The Mysterious Girl singer said Robbie inadvertently played a crucial part in his recovery after he saw the singer’s wife Ayda Field on Loose Women.
He told ITV’s This Morning: “Ayda was on talking about how Robbie suffers from social anxiety and my ears pricked up and I thought: ‘What is going on here?’.
“She started explaining that when there are certain events coming up, it’s a red carpet event or if there is a party, he will cancel last minute or something will happen and he will freak out and go ‘I can’t do it’ and I went: ‘That’s what the label is, that’s what I’ve had all these years’.
“I would literally at the last minute ring up Claire my manager and say ‘I can’t go’, I would say anything to get out of it because it was a social anxiety.”
Peter said he can track the problem back to growing up in Australia, telling the show: “It was a very rough time, being Greek and having an English accent and going to a place in Australia where there were no ethnics, no Italians, no Greeks, and here I was, this outcast of a family. Yes, we were picked on.
“I don’t really have anything bad to say about that now because I understand that was the time but I had a knife held at me in Sydney which really scared me and started the fear of going to nightclubs and things like that, anywhere there was people getting drunk and I didn’t know my surroundings.
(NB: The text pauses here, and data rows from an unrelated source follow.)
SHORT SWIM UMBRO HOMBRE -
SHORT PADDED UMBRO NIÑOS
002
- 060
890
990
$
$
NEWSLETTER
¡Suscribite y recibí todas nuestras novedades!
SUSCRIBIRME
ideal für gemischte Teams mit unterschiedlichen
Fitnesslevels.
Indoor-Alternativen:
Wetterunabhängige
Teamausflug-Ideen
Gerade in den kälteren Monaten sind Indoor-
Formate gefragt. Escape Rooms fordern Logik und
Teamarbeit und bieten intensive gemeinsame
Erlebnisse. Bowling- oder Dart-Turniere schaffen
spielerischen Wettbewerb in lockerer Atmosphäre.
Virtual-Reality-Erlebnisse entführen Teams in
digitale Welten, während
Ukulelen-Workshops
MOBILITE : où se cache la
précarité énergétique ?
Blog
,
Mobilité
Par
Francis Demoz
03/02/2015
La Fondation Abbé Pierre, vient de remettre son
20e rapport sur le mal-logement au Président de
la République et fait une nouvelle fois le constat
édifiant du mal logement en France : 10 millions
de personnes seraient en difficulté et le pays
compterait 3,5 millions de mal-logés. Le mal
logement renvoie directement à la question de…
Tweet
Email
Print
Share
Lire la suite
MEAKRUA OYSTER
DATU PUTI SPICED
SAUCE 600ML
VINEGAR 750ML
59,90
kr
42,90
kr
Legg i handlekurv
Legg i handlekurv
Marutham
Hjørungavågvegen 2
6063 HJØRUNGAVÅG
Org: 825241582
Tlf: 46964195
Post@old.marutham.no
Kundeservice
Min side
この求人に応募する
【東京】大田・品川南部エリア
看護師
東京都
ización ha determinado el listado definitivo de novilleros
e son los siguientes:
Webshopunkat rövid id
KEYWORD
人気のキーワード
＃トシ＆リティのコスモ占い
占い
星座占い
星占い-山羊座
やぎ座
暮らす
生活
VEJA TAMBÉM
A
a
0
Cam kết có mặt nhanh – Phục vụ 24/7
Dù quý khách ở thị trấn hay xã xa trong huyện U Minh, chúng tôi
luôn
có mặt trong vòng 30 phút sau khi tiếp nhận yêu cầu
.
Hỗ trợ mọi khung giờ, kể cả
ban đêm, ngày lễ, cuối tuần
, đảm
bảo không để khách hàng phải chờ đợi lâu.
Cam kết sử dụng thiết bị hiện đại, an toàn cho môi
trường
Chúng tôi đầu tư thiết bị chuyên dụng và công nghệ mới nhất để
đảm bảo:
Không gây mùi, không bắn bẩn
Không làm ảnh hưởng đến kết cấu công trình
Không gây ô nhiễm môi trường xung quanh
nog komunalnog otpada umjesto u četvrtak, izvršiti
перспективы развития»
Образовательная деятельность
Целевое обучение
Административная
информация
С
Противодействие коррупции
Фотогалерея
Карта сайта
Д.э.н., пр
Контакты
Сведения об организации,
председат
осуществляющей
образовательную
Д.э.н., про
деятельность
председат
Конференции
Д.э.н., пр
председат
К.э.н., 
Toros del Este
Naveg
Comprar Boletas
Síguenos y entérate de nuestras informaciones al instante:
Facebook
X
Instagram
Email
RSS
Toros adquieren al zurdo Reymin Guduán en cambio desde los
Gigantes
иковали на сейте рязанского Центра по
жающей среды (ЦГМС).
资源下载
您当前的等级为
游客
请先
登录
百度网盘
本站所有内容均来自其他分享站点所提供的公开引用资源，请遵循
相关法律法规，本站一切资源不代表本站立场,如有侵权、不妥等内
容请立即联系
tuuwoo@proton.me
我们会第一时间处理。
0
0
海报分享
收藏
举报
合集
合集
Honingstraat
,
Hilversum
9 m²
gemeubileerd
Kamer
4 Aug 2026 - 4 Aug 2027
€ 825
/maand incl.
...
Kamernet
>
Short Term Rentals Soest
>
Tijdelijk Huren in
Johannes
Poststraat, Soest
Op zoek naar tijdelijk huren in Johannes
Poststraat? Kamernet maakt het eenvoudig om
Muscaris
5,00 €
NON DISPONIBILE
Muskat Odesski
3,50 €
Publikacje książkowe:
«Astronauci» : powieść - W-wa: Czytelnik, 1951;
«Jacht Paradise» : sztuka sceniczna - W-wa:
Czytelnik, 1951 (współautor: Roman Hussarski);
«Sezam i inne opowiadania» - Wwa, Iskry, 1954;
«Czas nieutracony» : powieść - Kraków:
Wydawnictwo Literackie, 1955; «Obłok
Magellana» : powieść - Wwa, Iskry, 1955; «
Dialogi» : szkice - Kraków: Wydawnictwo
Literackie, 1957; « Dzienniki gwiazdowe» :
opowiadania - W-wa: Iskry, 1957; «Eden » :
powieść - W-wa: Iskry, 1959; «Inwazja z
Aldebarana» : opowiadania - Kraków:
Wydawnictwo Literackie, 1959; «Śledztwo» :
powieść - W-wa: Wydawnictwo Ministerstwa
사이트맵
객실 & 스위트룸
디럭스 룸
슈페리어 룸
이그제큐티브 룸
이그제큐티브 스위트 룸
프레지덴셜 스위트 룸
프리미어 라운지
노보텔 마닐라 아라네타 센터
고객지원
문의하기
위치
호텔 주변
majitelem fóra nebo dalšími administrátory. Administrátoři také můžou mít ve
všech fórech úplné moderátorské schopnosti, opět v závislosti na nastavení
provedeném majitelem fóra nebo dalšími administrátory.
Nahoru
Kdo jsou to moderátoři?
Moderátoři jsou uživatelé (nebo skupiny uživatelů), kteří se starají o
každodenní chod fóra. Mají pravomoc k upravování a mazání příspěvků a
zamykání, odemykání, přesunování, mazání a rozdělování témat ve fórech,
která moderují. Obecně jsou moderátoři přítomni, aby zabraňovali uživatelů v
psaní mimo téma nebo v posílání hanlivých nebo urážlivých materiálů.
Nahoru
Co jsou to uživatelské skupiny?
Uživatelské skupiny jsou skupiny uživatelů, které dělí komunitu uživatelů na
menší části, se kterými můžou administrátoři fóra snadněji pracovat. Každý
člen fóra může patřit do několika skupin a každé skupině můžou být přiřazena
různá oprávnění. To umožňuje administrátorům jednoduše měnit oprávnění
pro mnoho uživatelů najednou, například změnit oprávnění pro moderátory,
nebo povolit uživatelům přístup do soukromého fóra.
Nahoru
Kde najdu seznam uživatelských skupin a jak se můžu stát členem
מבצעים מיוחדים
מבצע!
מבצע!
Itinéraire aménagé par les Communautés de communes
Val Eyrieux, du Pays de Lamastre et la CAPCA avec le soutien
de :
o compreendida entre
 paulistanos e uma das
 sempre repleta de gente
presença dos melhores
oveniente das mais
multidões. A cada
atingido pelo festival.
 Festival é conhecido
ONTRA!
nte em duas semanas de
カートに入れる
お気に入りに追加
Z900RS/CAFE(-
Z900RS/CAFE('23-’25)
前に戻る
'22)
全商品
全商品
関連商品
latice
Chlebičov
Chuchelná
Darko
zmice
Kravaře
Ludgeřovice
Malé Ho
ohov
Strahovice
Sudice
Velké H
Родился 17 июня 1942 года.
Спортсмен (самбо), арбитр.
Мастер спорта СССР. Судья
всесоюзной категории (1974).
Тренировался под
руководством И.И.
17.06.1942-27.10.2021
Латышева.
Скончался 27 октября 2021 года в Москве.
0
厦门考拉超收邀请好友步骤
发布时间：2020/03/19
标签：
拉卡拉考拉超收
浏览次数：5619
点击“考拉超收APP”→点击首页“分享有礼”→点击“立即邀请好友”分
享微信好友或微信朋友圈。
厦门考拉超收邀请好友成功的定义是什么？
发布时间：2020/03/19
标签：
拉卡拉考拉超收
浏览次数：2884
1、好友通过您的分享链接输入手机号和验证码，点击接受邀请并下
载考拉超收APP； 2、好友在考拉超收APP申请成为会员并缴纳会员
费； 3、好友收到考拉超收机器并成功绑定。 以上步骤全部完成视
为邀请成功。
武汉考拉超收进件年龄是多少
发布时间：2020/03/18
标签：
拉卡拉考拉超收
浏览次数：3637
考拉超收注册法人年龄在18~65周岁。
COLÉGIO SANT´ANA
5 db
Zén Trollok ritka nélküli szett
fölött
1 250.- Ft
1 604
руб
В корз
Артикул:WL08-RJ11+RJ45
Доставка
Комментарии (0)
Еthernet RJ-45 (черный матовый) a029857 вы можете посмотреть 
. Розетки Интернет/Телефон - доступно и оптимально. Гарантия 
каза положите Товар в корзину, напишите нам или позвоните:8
“I guess I’m here to say: People tell you it’s not curable, but that’s not true, it’s curable.”
He added: “People have very weird views on medication, they have weird views about therapy, I can tell you both of them work for me.
“There are some people who can’t get therapy because they find maybe there is a long waiting list on the NHS and they can’t get it, not everyone has that access.
“However, I wanted to say that people who have medication and say, ‘yes I feel great’, it can make you feel better. But I think you’re just wiping the problem under the carpet, unless you talk to somebody about it, actually get to the bottom of the problem.”